Having just had my second three course Christmas dinner of the year I thought it would be worth sharing my Christmas dinner strategies to avoid piling on the pounds if you're having more than one.
As with most 'special occasion' meals there are two ways to go to mitigate the damage ... The fact is if you eat all that naughtiness in combination it's going to be damaging for the waistline, but if you miss out a few elements you can reduce the damage quite significantly.
The first choice is the low-carb one, this way you can enjoy the fattier indulgences but by minimising your insulin production you minimise the damage of the meal. For this option to work avoid carbs three hours before and four hours after the meal:
Starter: go for smoked salmon, soup or pate, but skip the bread
Main: turkey, veggies, pigs in blankets are all allowed, but skip the stuffing, cranberry sauce and roasties.

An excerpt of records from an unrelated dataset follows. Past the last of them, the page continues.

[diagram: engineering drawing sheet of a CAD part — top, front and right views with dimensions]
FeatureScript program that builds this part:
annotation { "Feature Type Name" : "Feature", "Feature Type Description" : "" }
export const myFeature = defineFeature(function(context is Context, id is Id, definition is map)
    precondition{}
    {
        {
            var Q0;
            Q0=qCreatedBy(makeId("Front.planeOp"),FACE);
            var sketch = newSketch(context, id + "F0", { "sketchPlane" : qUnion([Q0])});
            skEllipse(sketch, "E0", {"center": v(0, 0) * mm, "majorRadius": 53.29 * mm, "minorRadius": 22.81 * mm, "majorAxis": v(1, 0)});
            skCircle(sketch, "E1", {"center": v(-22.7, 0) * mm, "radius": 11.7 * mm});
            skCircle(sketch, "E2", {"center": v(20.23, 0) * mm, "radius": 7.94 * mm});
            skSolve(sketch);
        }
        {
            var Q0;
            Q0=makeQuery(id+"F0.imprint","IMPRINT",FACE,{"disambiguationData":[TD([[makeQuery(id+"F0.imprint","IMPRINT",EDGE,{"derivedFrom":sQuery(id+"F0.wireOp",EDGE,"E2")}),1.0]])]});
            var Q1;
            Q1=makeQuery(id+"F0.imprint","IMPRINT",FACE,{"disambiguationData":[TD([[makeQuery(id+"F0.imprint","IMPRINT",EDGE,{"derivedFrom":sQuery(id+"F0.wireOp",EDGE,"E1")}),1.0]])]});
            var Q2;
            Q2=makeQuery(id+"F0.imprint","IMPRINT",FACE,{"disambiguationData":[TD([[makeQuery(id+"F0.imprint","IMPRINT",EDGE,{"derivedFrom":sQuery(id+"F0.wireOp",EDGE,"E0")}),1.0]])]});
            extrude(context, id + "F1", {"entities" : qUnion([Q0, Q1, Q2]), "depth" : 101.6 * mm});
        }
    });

Pudding: no sugar allowed I'm afraid so skip the pudding course and have a herbal tea or decaf coffee. However you can tuck into the cheeseboard, just without the crackers.
Option 2, the carby option. With this option you can enjoy the carbs but need to reduce the fat intake and keep the foods relatively low GI.
Starter: smoked salmon or vegetable soup are again both good options (pate is too fatty), have with wholemeal or rye bread (white bread is too high GI).
Main: turkey (a pretty lean meat) and veggies are great, let yourself have a couple of roast potatoes too but skip the stuffing, pigs in blankets and cranberry sauce (too much sugar).
Pudding: if a fruit salad is available go for that, otherwise if you want a proper pudding a dark chocolate mousse or a Christmas pudding (without custard) will be the lower GI options. Afraid no cheese allowed with this option.
If you've got more than one christmas dinner lined up you can try both strategies and that way you get to eat a full Xmas dinner, just not all on the same day!